Melt the butter in a saute or other pan over medium low heat and add the flour and a pinch of salt. Cook the flour in the butter, stirring constantly, for 2 to 4 minutes. Do not let the mixture brown. Add the remaining chicken broth and use a whisk to blend the liquid and solids. Just as the sauce mixture begins to bubble, add the mustard and the lemon juice. Whisk well. Add the mustard powder and curry powder. Whisk in well. Add the sriracha and whisk in well. Add the milk and whisk in well.

When the sauce begins to make small bubbles, taste and adjust salt and other spices. Add the cheese and whisk constantly as the cheese melts. Turn off the heat and allow the sauce to rest as you layer the ingredients.


Set the oven to 350 degrees.

Spray grease a 9 X 13 casserole dish. Spread the rice evenly in the casserole. 

Spread the chicken over the rice. 

Cover the rice and chicken with the broccoli florets.

Spread the cheese sauce over the casserole.

Bake for 30 minutes to bubbling stage.

* Blanching broccoli: Cut the florets from the head. Bring a large pot of salty water to a rolling boil. Add the broccoli to the pot. When the pot returns to the boil, remove the broccoli and plunge it in ice water to stop the cooking.

Sunday, April 9, 2017

Frank Stitt's Low Country Red Rice with Shrimp

One of my lovely daughters gave me a cook book by Frank Stitts. Many of the recipes are outstanding!

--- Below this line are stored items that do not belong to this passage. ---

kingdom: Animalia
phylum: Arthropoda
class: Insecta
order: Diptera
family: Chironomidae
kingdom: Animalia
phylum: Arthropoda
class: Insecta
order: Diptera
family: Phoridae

This is one of our favorites.


2 cups peeled, seeded and chopped tomatoes, juices reserved.
one onion diced
1 gold or red bell pepper, seeded and diced
1 poblano or banana pepper, seeded and diced
2 ribs celery, diced
1 jalapeno, seeded and diced
1 cup chicken broth
3/4 cup reserved tomato juices
1 cup basmati rice
1/4 pound bacon
1 pound peeled raw shrimp
2 bay leaves
1 teaspoon thyme
5 green onions chopped in thin rings
1 lemon


Drain the tomatoes in a sieve or colander set over a bowl to catch their juices; set juices aside.

In a large Dutch oven, cook the bacon over medium heat until it is beginning to crisp; with a slotted spoon, transfer the bacon to paper towels to drain.

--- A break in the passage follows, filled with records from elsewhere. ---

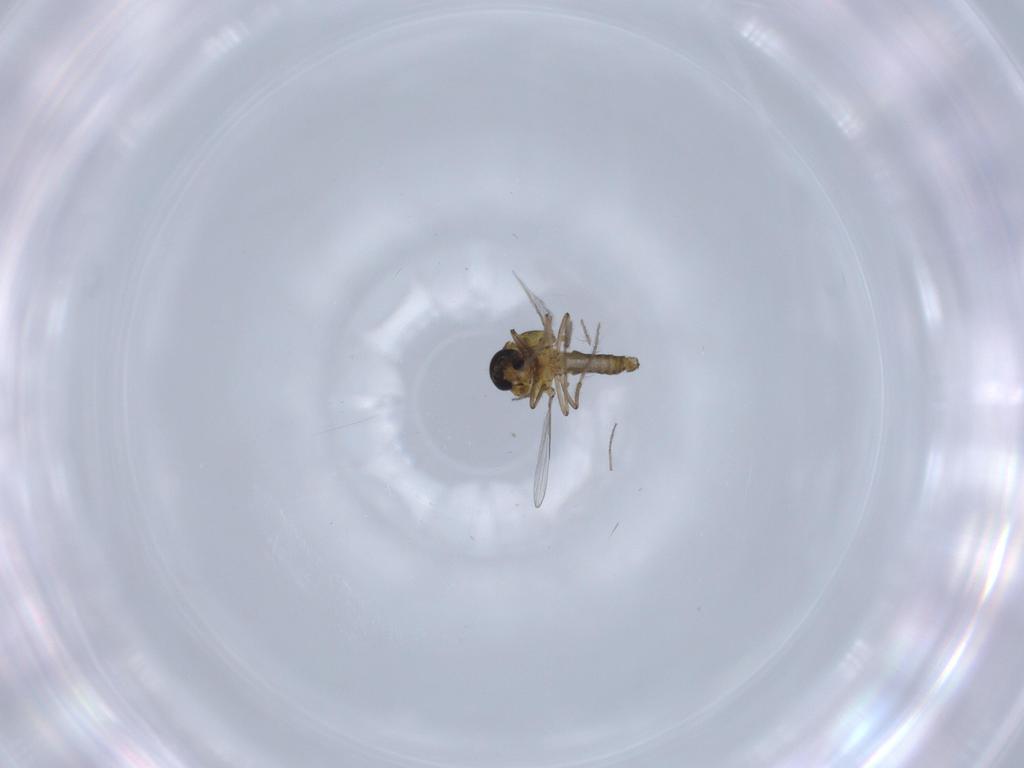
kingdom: Animalia
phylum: Arthropoda
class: Insecta
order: Diptera
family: Ceratopogonidae
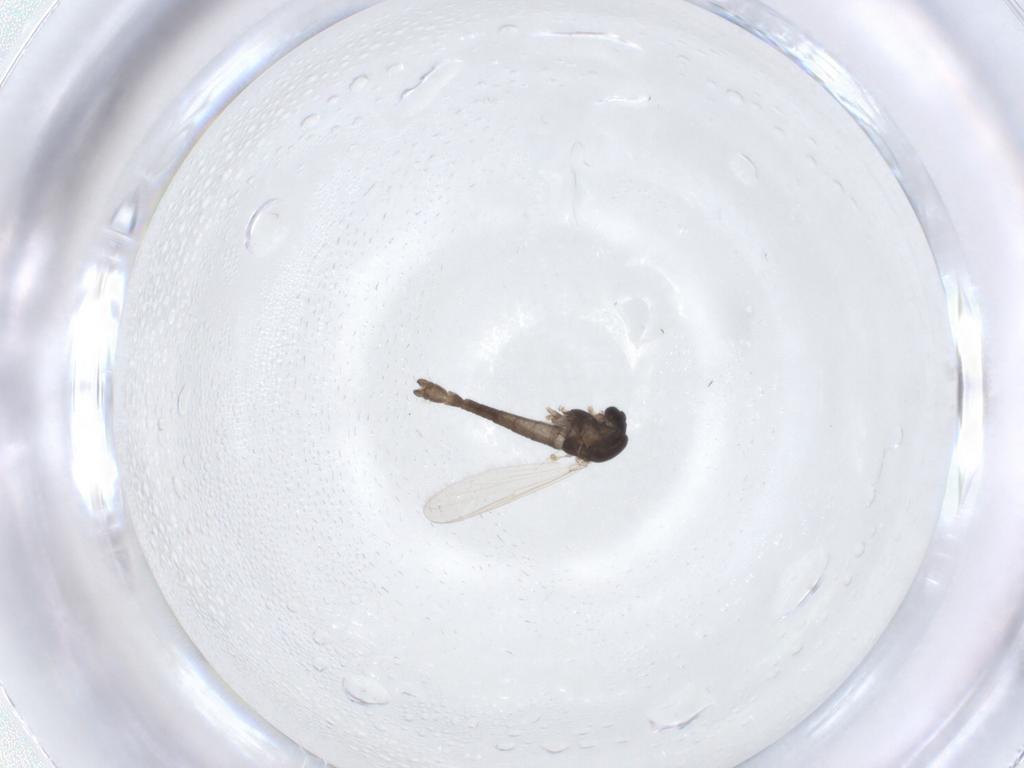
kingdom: Animalia
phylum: Arthropoda
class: Insecta
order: Diptera
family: Chironomidae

Return Dutch oven of drippings to the stove; add the onion, bell pepper, and celery; saute until softened, about 10 minutes (add a little oil if the bacon fat seems insufficient).

Add the jalapeno, poblano, tomatoes, bay leaves, and thyme to the pot; season with salt and pepper to taste; simmer for about 10 minutes, until the peppers have softened.

Meanwhile, in a medium saucepan, combine the broth with a scant 3/4 cup of the reserved tomato juices (discard any remaining juice) and add salt to taste.

Bring to a simmer; add the rice, return to a simmer, and stir a few times.

Decrease heat to the lowest setting, cover, and cook until the rice is tender, about 16 minutes. Leave cover on and allow the rice to sit for 10 to 15 minutes.

Add the shrimp to the rice and add the mix to the vegetable mixture, along with the bacon; stir and allow to sit, covered, for 10 minutes; taste for seasonings.

Stir in the scallions, (or basil), and a big squeeze of lemon; serve immediately.